File download (S3 signed URL)

Sells a one-time download. After payment, the buyer is shown a time-limited signed URL to the file in your S3-compatible bucket.

What it does

When an order is paid, the glue uses @aws-sdk/s3-request-presigner to generate a pre-signed GET URL with the configured expiry (default 24h) and surfaces it on the buyer's confirmation page + customer portal. The same URL is sent via the entitlement.applied webhook payload.

Prerequisites

Step-by-step (MinIO, default)

  1. After install, open https://<your-domain>:9001 (MinIO console).
  2. Sign in with MINIO_ROOT_USER / MINIO_ROOT_PASSWORD from .env.
  3. Bucket openbitum-files already exists. Upload your file (drag and drop) — say pdfs/my-book.pdf.

▸ STORED DATA
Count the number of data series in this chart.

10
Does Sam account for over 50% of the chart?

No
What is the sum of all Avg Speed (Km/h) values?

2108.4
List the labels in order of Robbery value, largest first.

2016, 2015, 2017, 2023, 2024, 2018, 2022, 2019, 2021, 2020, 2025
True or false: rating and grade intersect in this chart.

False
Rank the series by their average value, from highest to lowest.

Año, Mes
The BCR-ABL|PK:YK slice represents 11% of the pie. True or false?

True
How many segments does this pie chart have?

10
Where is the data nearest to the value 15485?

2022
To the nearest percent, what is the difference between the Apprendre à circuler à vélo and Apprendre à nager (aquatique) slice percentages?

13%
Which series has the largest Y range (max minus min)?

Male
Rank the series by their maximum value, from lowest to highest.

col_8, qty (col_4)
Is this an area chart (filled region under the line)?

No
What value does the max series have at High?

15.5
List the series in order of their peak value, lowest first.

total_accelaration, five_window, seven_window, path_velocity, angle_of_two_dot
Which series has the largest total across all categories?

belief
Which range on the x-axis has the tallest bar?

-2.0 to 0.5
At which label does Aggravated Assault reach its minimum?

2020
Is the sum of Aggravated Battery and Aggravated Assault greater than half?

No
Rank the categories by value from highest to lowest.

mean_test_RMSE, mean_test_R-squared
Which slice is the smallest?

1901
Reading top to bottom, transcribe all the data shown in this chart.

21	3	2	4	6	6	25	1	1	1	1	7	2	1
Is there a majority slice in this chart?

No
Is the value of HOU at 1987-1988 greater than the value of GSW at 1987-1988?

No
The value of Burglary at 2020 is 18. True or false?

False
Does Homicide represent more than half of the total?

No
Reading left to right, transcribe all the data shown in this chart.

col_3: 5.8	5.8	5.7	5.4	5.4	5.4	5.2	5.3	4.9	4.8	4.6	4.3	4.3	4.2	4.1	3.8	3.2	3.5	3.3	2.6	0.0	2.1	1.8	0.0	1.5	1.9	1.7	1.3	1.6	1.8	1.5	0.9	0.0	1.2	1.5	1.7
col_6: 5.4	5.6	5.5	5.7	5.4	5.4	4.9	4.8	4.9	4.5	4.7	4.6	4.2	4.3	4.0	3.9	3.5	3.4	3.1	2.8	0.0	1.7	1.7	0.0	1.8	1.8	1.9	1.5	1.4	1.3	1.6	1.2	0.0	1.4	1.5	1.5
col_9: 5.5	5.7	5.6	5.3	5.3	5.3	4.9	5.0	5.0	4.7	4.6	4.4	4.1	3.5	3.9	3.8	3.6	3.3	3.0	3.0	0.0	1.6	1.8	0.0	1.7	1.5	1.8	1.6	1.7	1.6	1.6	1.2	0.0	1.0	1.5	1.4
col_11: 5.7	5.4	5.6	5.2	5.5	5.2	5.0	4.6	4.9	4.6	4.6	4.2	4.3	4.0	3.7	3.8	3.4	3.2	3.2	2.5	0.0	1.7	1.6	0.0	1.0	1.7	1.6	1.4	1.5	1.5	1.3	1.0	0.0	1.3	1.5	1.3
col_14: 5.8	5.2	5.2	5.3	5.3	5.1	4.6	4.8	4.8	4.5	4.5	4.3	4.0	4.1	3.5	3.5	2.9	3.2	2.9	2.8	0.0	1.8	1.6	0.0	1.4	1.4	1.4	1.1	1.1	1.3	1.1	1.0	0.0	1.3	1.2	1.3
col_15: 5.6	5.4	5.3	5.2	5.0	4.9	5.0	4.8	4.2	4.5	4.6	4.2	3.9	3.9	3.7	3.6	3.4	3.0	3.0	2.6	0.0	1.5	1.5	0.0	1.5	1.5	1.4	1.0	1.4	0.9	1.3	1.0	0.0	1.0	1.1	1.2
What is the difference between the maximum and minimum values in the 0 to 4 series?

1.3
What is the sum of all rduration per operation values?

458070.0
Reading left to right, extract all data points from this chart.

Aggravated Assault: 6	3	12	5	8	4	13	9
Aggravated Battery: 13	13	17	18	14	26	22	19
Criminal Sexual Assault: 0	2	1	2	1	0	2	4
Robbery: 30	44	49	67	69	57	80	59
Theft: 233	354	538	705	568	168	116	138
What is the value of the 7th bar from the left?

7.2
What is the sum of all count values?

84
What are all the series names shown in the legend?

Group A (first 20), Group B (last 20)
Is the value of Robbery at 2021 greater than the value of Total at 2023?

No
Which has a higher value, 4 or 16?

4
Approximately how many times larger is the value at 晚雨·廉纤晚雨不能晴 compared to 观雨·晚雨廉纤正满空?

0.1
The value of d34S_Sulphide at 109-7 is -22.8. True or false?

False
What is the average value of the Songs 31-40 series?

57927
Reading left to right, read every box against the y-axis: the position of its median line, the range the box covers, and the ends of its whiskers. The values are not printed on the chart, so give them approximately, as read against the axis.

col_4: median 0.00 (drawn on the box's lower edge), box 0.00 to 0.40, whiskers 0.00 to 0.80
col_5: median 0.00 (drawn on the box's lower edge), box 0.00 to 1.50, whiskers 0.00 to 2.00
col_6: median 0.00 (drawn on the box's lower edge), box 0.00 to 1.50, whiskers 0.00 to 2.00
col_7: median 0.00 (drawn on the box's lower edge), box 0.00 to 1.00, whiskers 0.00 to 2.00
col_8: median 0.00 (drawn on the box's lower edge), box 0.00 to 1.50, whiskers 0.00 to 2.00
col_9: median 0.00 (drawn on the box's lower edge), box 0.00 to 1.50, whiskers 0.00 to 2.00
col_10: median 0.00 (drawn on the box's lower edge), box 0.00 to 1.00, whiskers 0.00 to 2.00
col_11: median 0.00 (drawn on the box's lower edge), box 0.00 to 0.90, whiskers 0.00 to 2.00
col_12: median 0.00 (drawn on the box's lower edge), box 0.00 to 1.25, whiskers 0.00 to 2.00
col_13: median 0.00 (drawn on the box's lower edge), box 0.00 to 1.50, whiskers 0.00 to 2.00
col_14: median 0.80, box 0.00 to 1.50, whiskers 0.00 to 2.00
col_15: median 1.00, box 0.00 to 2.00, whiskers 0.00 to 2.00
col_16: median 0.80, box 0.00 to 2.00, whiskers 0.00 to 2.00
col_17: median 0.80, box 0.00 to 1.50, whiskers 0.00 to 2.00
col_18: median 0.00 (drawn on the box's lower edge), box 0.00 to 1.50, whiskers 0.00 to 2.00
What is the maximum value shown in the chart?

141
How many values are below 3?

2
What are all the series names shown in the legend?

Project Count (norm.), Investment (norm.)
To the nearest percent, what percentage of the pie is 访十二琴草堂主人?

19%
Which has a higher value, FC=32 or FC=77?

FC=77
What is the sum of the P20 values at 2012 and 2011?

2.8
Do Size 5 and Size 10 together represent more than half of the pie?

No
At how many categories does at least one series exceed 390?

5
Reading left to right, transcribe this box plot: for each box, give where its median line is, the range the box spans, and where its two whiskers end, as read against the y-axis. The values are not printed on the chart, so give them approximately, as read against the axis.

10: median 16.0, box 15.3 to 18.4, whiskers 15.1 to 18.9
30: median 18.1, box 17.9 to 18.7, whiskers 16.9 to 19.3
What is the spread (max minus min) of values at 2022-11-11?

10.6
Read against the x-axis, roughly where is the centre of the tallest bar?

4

▸ TASK A
From the file download text, copy everything from "File download (S3" down to "MINIO_ROOT_PASSWORD from .env.".
▸ TASK B
In the file download text, what is the default expiry of the pre-signed URL?

▸ OUTPUT A
File download (S3 signed URL)

Sells a one-time download. After payment, the buyer is shown a time-limited signed URL to the file in your S3-compatible bucket.

What it does

When an order is paid, the glue uses @aws-sdk/s3-request-presigner to generate a pre-signed GET URL with the configured expiry (default 24h) and surfaces it on the buyer's confirmation page + customer portal. The same URL is sent via the entitlement.applied webhook payload.

Prerequisites

Step-by-step (MinIO, default)

  1. After install, open https://<your-domain>:9001 (MinIO console).
  2. Sign in with MINIO_ROOT_USER / MINIO_ROOT_PASSWORD from .env.

▸ OUTPUT B
24 hours